PERSPECTIVA POLÍTICA – Quem também ajuda a informação a chegar

A coluna reconhece profissionais que facilitam o acesso à informação, candidatos de partidos diferentes manifestam respeito mútuo e os desdobramentos do STF colocam uma nova pergunta para a campanha presidencial.

Campanhas eleitorais são feitas por candidatos, partidos, militantes e muitos profissionais que trabalham longe dos espaços de maior visibilidade.

Entre eles estão os assessores de comunicação.

A coluna faz questão de registrar o trabalho desses profissionais porque informar o público durante uma eleição é fundamental.

É através das assessorias que muitas informações sobre agendas, posicionamentos, propostas e atividades dos candidatos chegam aos veículos de comunicação. E quanto maior o acesso à informação, maiores são as possibilidades de o eleitor conhecer aqueles que disputam o seu voto.

O reconhecimento

Ao longo desta campanha, a coluna tem mantido contato com diferentes assessorias e considera justo reconhecer profissionais que vêm realizando esse trabalho com disponibilidade e atenção às demandas de informação.

Fica aqui o registro para Carla Reche, assessora de Raimundo Colombo (PSD); Giancarlo Baraúna, assessor de Marcos Vieira (PSDB); e Márcio Pissócaro, assessor de Jorginho Mello (PL).

São profissionais que representam candidaturas diferentes e partidos diferentes.

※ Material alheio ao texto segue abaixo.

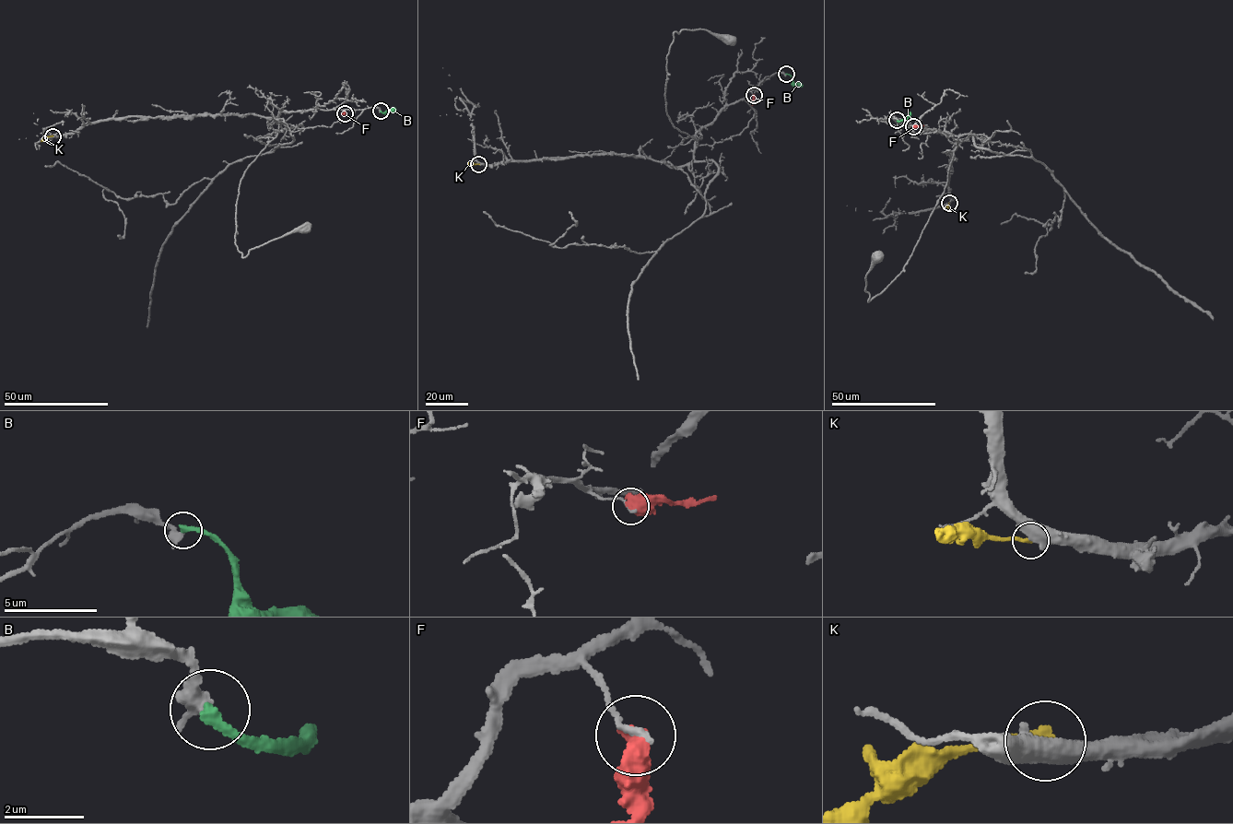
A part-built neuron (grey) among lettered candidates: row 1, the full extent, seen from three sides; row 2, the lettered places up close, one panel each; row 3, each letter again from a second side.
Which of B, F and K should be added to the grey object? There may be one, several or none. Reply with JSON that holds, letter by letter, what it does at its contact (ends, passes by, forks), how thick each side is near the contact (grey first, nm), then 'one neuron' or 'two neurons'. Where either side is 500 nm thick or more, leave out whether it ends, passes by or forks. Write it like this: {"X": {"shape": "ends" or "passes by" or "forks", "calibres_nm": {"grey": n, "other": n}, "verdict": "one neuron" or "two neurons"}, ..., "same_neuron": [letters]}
{"B": {"shape": "ends", "calibres_nm": {"grey": 480, "other": 280}, "verdict": "two neurons"}, "F": {"calibres_nm": {"grey": 180, "other": 600}, "verdict": "two neurons"}, "K": {"calibres_nm": {"grey": 500, "other": 220}, "verdict": "two neurons"}, "same_neuron": []}

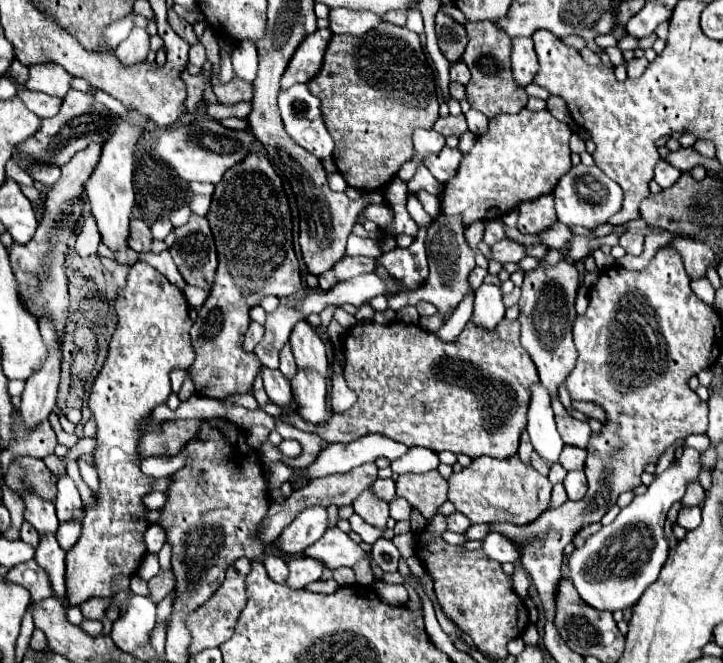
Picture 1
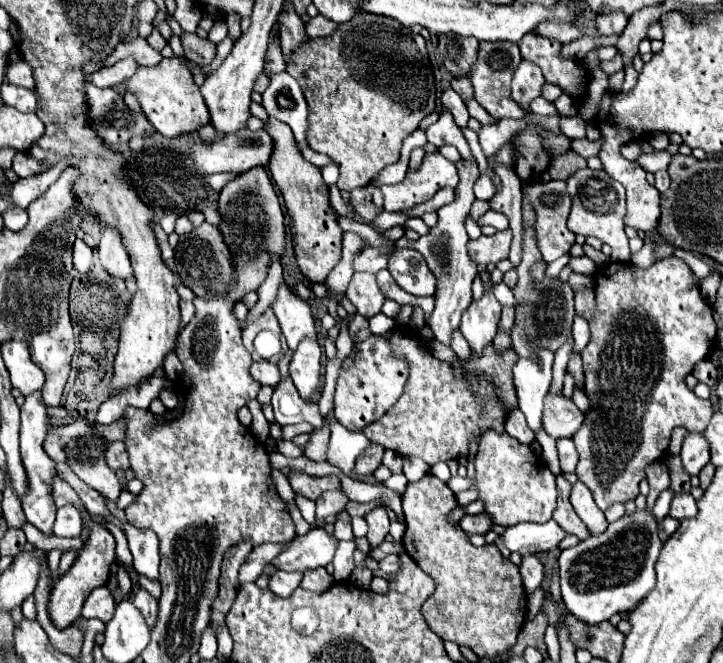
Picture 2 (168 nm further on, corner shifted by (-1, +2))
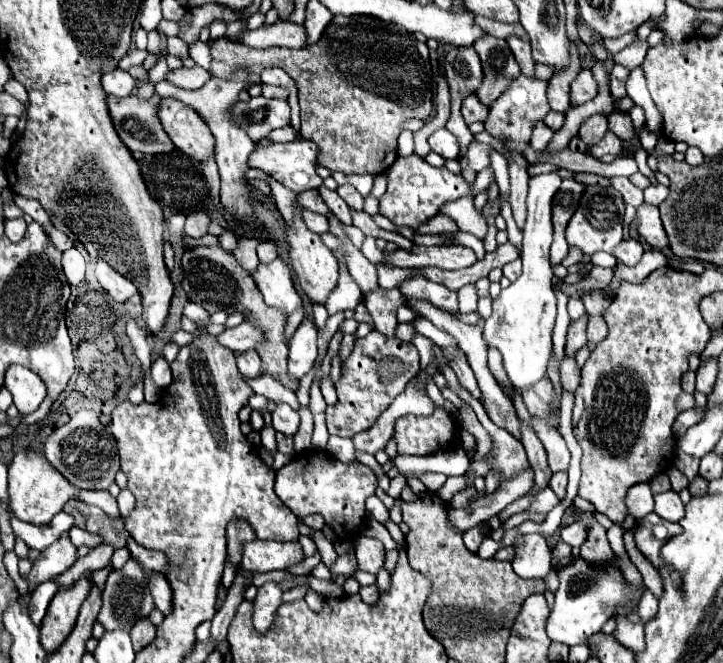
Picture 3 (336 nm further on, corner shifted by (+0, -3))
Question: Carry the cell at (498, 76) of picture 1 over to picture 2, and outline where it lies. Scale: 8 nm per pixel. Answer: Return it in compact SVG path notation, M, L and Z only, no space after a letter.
M480 42L478 64L470 74L474 86L474 98L482 108L486 108L494 118L522 118L526 112L510 98L510 80L518 64L522 62L518 44L514 42Z

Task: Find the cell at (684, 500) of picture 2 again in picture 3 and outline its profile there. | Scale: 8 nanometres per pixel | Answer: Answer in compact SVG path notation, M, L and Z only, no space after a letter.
M667 491L661 495L655 495L655 513L665 521L677 523L685 517L685 505L675 491Z

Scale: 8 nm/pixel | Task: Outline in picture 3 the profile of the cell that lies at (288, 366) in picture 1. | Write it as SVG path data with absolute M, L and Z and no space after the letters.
M277 403L277 409L272 413L272 425L279 433L295 435L299 429L299 413L287 403Z

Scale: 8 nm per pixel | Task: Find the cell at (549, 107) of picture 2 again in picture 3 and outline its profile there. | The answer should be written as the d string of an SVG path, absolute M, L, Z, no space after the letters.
M549 111L547 117L543 119L543 123L545 123L547 127L555 129L555 131L563 127L563 121L565 121L565 115L563 115L563 113L557 113L557 111Z

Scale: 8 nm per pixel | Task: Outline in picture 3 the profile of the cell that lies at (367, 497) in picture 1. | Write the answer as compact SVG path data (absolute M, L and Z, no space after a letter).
M359 537L355 541L355 557L361 571L377 573L383 567L385 559L385 547L379 539L373 537Z

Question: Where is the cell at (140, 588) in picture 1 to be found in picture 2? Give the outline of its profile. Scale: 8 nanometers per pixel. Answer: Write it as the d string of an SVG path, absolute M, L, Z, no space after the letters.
M106 521L107 529L113 534L116 540L116 558L124 566L132 566L133 557L128 548L127 539L120 528L111 522Z

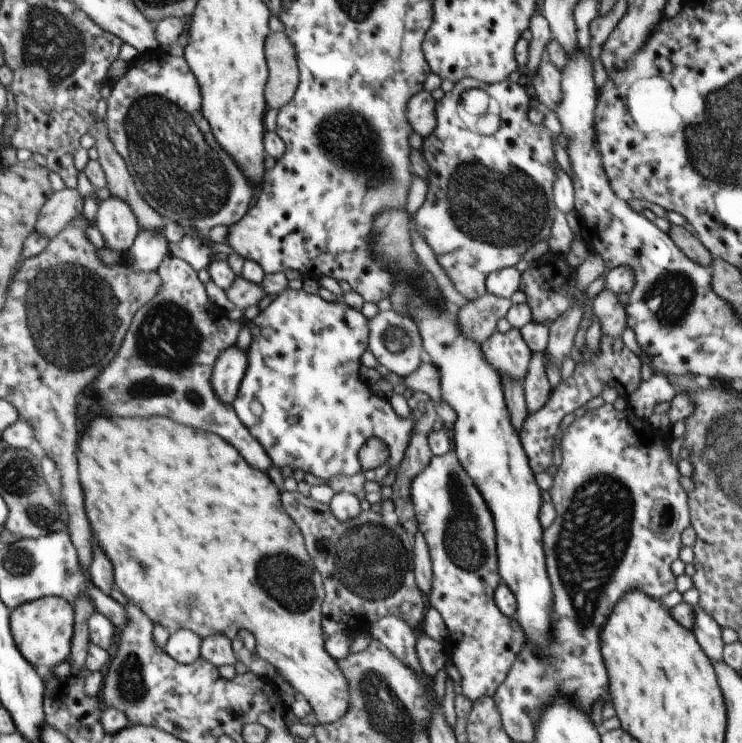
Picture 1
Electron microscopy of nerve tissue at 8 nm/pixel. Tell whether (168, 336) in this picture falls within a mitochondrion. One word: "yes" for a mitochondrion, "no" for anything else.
yes

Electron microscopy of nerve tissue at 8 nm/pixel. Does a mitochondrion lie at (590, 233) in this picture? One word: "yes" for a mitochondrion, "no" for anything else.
no

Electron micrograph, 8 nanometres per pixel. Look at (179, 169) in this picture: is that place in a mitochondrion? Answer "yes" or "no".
yes

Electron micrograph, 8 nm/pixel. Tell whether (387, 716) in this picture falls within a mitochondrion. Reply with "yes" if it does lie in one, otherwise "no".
yes

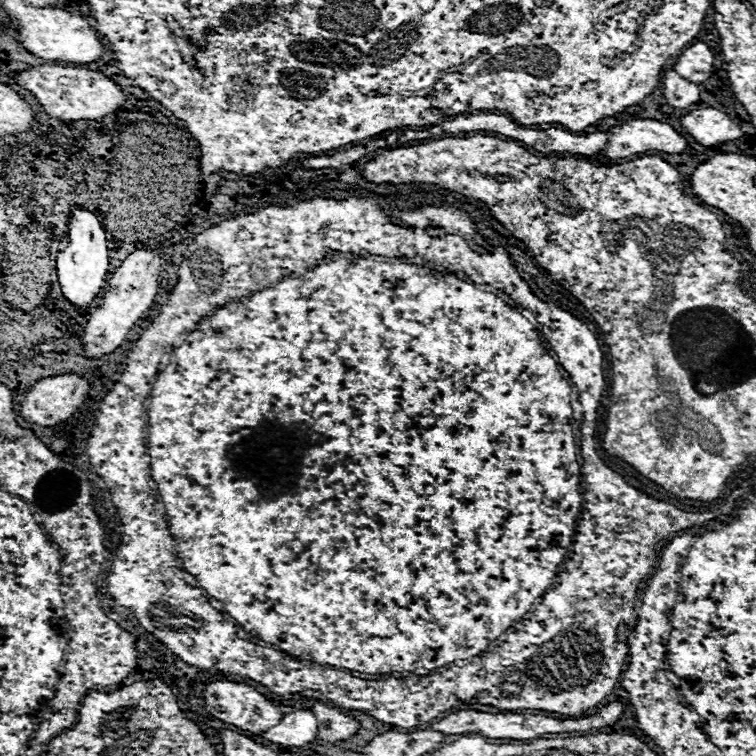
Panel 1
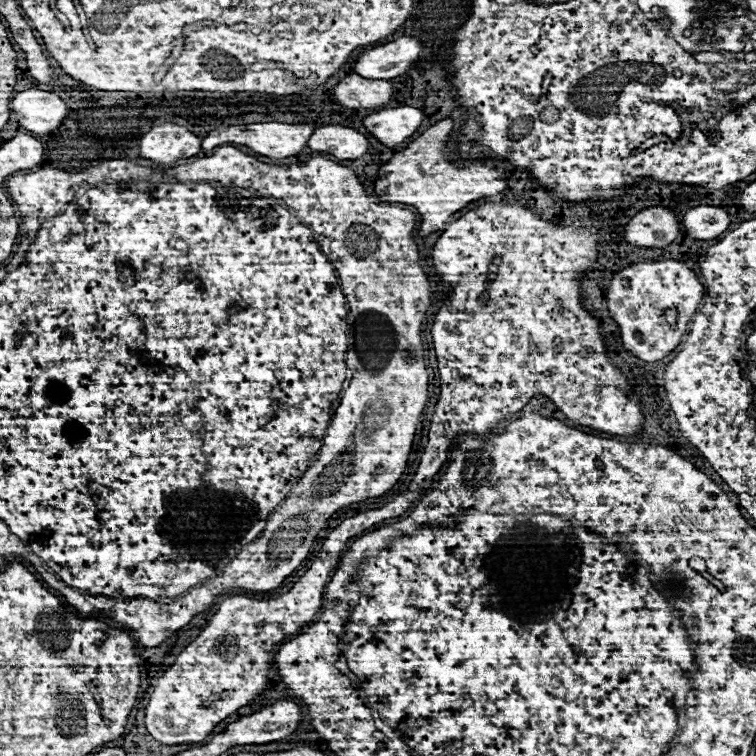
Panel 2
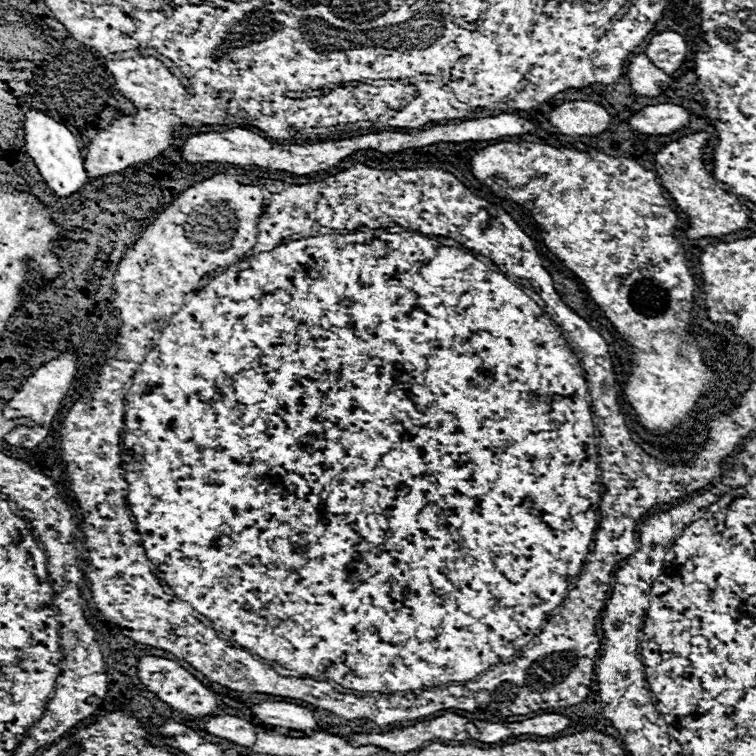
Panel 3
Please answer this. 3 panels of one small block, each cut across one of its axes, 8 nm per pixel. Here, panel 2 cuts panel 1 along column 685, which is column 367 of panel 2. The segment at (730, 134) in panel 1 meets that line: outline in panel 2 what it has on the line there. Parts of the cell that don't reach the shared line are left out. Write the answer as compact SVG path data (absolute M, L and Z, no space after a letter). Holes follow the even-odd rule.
M414 106L386 108L364 118L366 130L378 138L384 146L392 148L406 142L422 124L424 112Z

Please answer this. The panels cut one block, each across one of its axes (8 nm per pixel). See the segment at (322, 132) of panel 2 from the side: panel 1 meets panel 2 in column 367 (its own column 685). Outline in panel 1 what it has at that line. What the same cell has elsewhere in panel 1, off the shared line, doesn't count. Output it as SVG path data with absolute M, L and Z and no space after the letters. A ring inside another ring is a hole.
M630 120L608 130L608 144L602 150L602 156L616 160L648 150L682 154L686 148L686 138L670 124L658 120Z

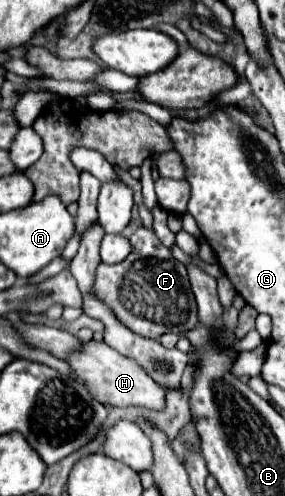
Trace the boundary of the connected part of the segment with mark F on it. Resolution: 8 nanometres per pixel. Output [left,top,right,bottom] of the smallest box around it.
[92,227,198,339]

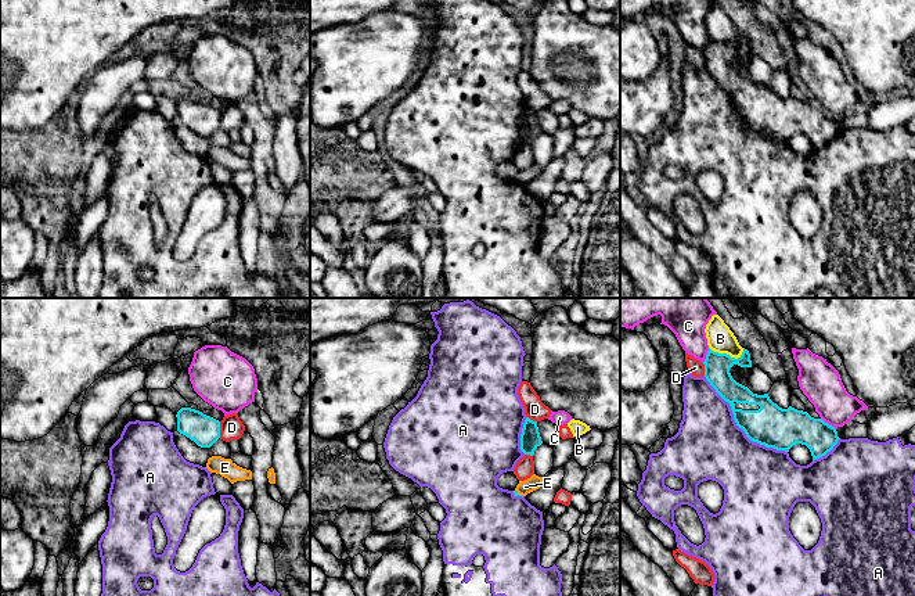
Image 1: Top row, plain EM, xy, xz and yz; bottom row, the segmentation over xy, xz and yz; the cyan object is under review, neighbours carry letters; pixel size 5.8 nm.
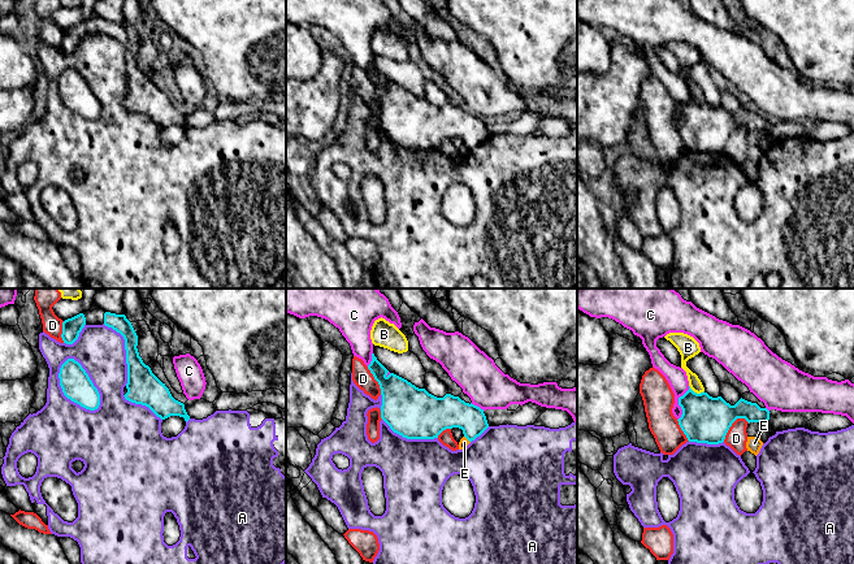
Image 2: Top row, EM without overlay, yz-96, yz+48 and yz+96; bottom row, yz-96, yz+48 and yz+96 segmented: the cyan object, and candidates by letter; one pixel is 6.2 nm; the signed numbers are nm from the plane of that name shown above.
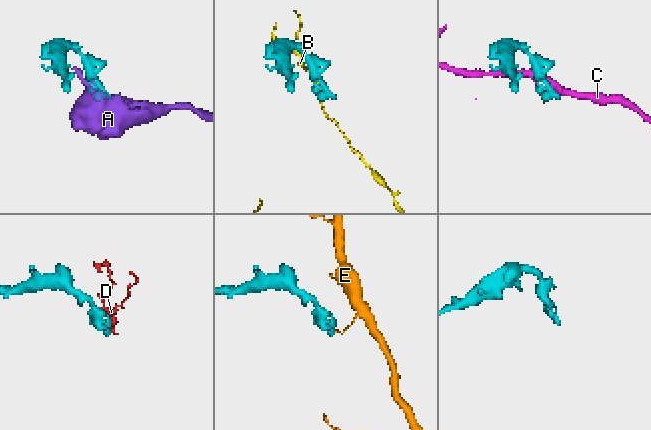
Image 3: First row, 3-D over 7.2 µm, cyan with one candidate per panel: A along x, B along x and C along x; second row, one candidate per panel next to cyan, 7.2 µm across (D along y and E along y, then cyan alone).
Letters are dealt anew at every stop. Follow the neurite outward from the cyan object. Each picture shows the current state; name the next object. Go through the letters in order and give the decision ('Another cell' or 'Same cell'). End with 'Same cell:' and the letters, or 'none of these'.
A: Another cell
B: Another cell
C: Another cell
D: Another cell
E: Another cell
Same cell: none of these

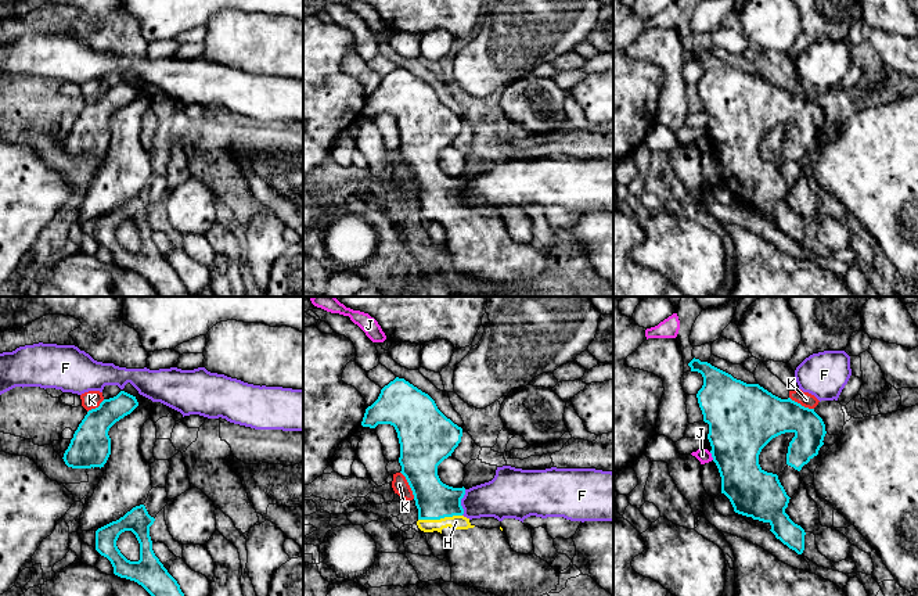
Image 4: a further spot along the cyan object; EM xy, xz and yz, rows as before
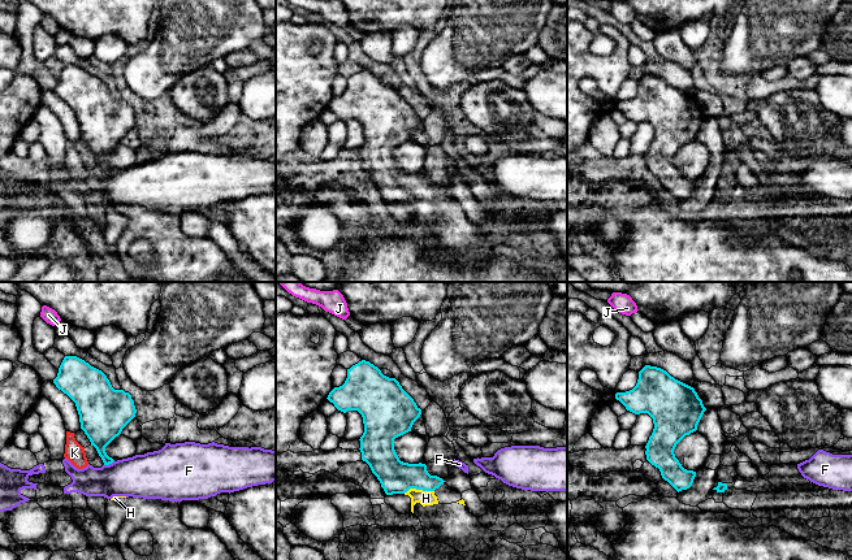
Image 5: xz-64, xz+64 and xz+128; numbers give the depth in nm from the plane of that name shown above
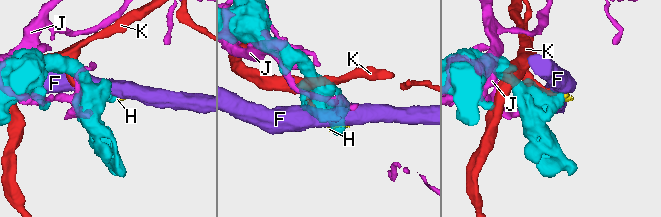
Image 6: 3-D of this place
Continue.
F: Another cell
H: Same cell
J: Another cell
K: Another cell
Same cell: H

Mas, para esta coluna, existe algo que está acima dessas diferenças:

quando uma assessoria facilita o acesso à informação, quem também ganha é o eleitor.


Quando o apoio atravessa os partidos

O jornalista e candidato a deputado federal Paulo Alceu (Republicanos) e a deputada estadual e candidata à reeleição Ana Campagnolo (PL) gravaram um vídeo no qual manifestam publicamente respeito e admiração pela trajetória um do outro.

O registro chama atenção por uma característica particular desta eleição.

Paulo e Ana pertencem a partidos diferentes e disputam cargos diferentes. Nas eleições proporcionais não existem coligações entre partidos.

Isso significa que cada candidatura precisa contribuir com votos para a própria legenda na disputa pelas respectivas cadeiras.

Um gesto com significado eleitoral

Mas existe outro lado dessa história.

Um eleitor pode perfeitamente votar em Paulo Alceu para deputado federal e Ana Campagnolo para deputada estadual.

Por isso, quando dois candidatos de partidos diferentes e com eleitorados que podem ter pontos de aproximação fazem uma manifestação pública de reconhecimento mútuo, o gesto também ganha significado eleitoral.

Cada um passa a ser apresentado positivamente para pessoas que acompanham o outro.

Não significa transferência automática de votos.

Mas, em uma eleição proporcional, na qual cada candidato procura ampliar seu alcance para além do eleitorado que já o conhece, ser apresentado por alguém que possui a confiança de outro público pode abrir novas portas.


E agora, o STF continuará na campanha?

A sessão desta terça-feira no Supremo Tribunal Federal terminou sem uma definição.

Depois de horas de debates, divergências e momentos de forte tensão entre ministros, Flávio Dino pediu vista, interrompendo o julgamento.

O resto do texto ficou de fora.